Some of the ideas I’m having are grappling games. Everyone loves to play a game, even if contact is down to a minimum. And that is quite possible to pull off, providing people with some fun, laughter, and a sense of how rolling feels like, without having them be in extremely close proximity. Moreover, tying them together with a very specific demonstration of the fun side of training done by the coaches is also bound to represent your classes and teaching style much better than just going through motions with a face mask on.
My own approach will definitely be to get folks that come in for an intro to BJJ class to also stat in a group of their own. There, they’ll focus on learning some basic movement and a few basic submissions. Now rolling, no extremely close contact or anything of the sort. Paired with the regular temperature readings and lack of symptoms, and the inevitable weakening and hopefully, the disappearance of the virus, we might just have a solid model there.

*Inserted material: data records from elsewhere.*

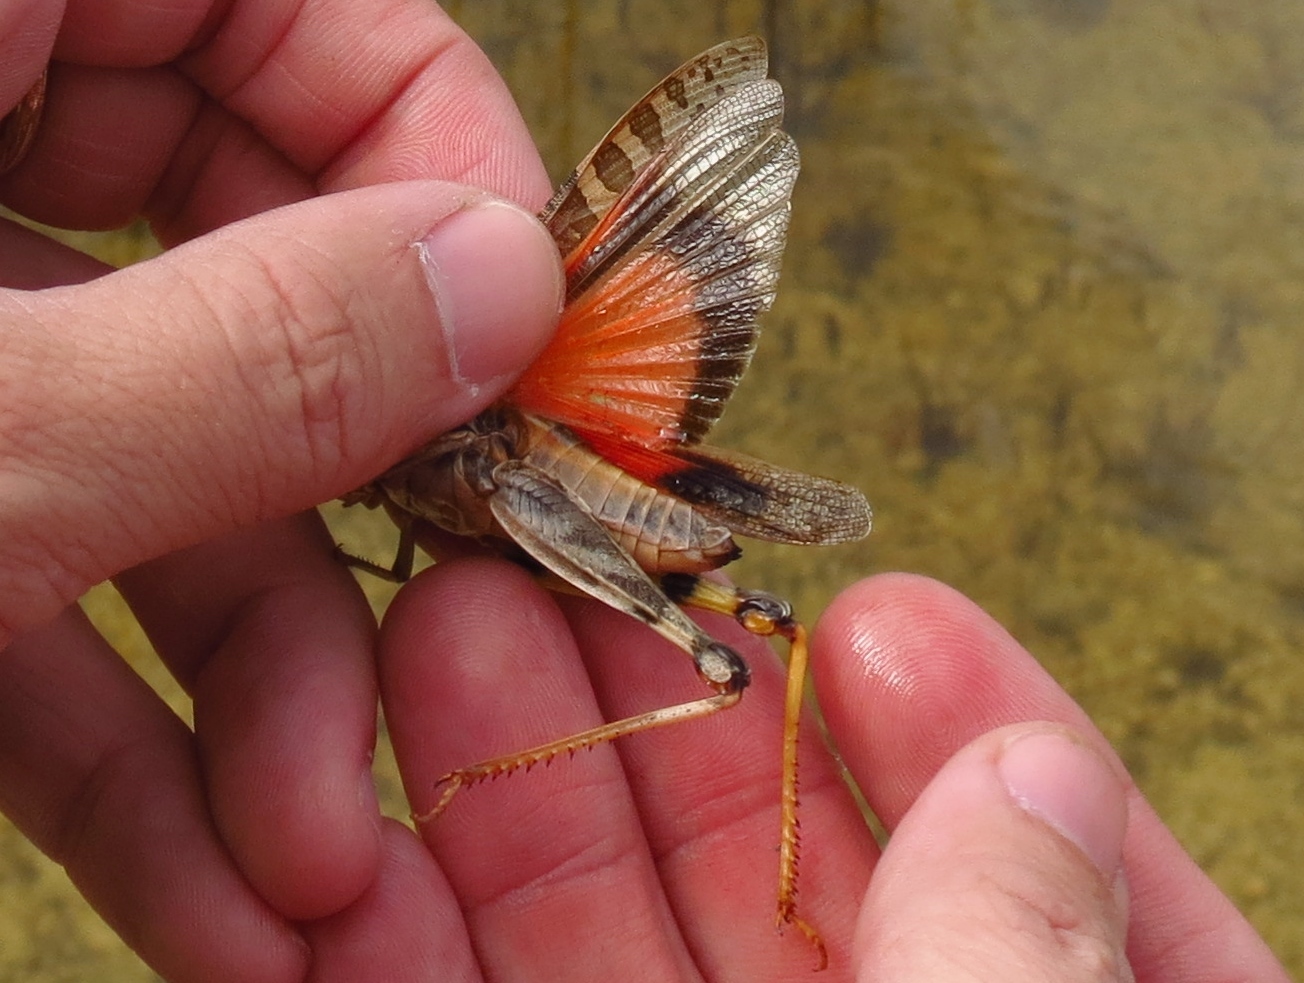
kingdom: Animalia
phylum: Arthropoda
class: Insecta
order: Orthoptera
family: Acrididae
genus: Hippiscus
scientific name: Hippiscus ocelote
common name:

Oh, and you can even have them participate more in the intro class if you want to, but make sure people sign a legal waiver (which you should already have anyway).
These are just some random ideas from my brain that I’m trying to sound off. Obviously, we’re in a situation where nobody knows the logical next step. The trick is figuring things out without endangering the health of people. Intro to BJ is definitely going to change, but that doesn’t mean that people won’t be interested in training, nor that we can’t provide a safe environment for them to do it in. We just need to be creative and smart about it. What are your thoughts?